Leí por primera vez Rayuela cuando yo tenía 17 años y el libro 9. Ya conté las circunstancias: me puso la novela de Julio Cortázar en las manos el cura dominico que nos enseñaba Literatura en el bachillerato caraqueño que me tocó en la lotería de la vida.
«Éste libro le va a gustar, González Balsa», dijo al repartir obras literarias entre cada uno de los alumnos al principio del curso. Teníamos los meses siguientes para hacer un trabajo que tendría tanto o más mérito que los exámenes.
No supe sé qué nexo pudo adivinar el cura entre el libro que ahora cumple medio siglo y aquel muchacho que era yo en 1972: idiota, muy tímido y extraviado en una adolescencia afásica. Me di cuenta pronto, tras unas pocas páginas, de que el cura era un demiurgo.

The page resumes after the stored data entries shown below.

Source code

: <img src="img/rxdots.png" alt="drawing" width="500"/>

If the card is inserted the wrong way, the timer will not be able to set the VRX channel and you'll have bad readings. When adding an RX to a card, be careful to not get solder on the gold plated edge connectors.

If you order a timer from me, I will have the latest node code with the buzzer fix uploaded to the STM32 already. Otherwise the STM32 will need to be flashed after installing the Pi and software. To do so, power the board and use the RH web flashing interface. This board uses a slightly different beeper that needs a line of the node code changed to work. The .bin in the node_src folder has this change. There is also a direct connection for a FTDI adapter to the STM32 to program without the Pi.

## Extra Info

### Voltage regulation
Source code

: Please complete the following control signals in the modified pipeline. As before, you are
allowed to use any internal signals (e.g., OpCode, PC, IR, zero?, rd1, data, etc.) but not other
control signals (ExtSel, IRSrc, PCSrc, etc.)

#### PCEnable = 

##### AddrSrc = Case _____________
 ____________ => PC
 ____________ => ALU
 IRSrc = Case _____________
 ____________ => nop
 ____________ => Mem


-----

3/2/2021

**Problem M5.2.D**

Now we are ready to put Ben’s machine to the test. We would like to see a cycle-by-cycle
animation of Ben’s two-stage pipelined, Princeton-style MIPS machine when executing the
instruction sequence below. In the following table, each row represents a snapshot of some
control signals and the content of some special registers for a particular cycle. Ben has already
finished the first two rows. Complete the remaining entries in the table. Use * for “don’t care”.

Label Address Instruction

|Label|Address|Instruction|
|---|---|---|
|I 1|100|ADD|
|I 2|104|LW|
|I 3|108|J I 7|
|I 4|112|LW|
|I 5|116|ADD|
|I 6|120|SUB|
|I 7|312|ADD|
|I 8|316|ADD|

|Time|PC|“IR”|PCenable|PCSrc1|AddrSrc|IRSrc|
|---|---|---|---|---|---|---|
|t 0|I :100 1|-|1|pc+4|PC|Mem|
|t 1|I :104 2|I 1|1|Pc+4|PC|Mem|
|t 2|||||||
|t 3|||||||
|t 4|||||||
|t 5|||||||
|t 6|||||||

Rayuela desmontó mis percepciones, fue mi primer viaje psicodélico (y patafísico), la entrada en la víscera de brea del jazz, la comunión con el ajenjo…
Hice de aquel ejemplar, la mítica edición negra de Sudamericana, una especie de diario de cabotaje, anotando en cada margen las pavadas que me correspondía imaginar, las referencias cruzadas con las que me iba encontrando, los desvaríos y las tragedias…
La copia, una especie de Biblia de páginas despegadas, una novela apropiadamente desvencijada, me acompañó durante años y, acaso como corresponde a un libro que también era un pedazo de mi carne, terminó perdido en un préstamo o un traslado, no lo recuerdo.
Releí Rayuela decenas de veces. La última, hace unos años, terminó mal: nada de mí encontré en el libro y nada del libro me parecía propio. Sin embargo, traje un ejemplar en mi última migración, cuando tuve que reducir mi biblioteca a los pocos ejemplares que entraban en las maletas. Nunca lo consideraré, como hacen otros con taimada indulgencia, como un libro ridículo para adolescentes.
El péndulo cumple su vaivén instantáneo y otra vez me inserto en las categorías tranquilizadoras: muñequito insignificante, novela trascendente, muerte heroica. Los pongo en fila, de menor a mayor: muñequito, novela, heroísmo. Pienso en las jerarquías de valores tan bien exploradas por Ortega, por Scheler: lo estético, lo ético, lo religioso. Lo religioso, lo estético, lo ético. Lo ético, lo religioso, lo estético. El muñequito, la novela. La muerte, el muñequito. La lengua de la Maga me hace cosquillas. Rocamadour, la ética, el muñequito, la Maga. La lengua, la cosquilla, la ética.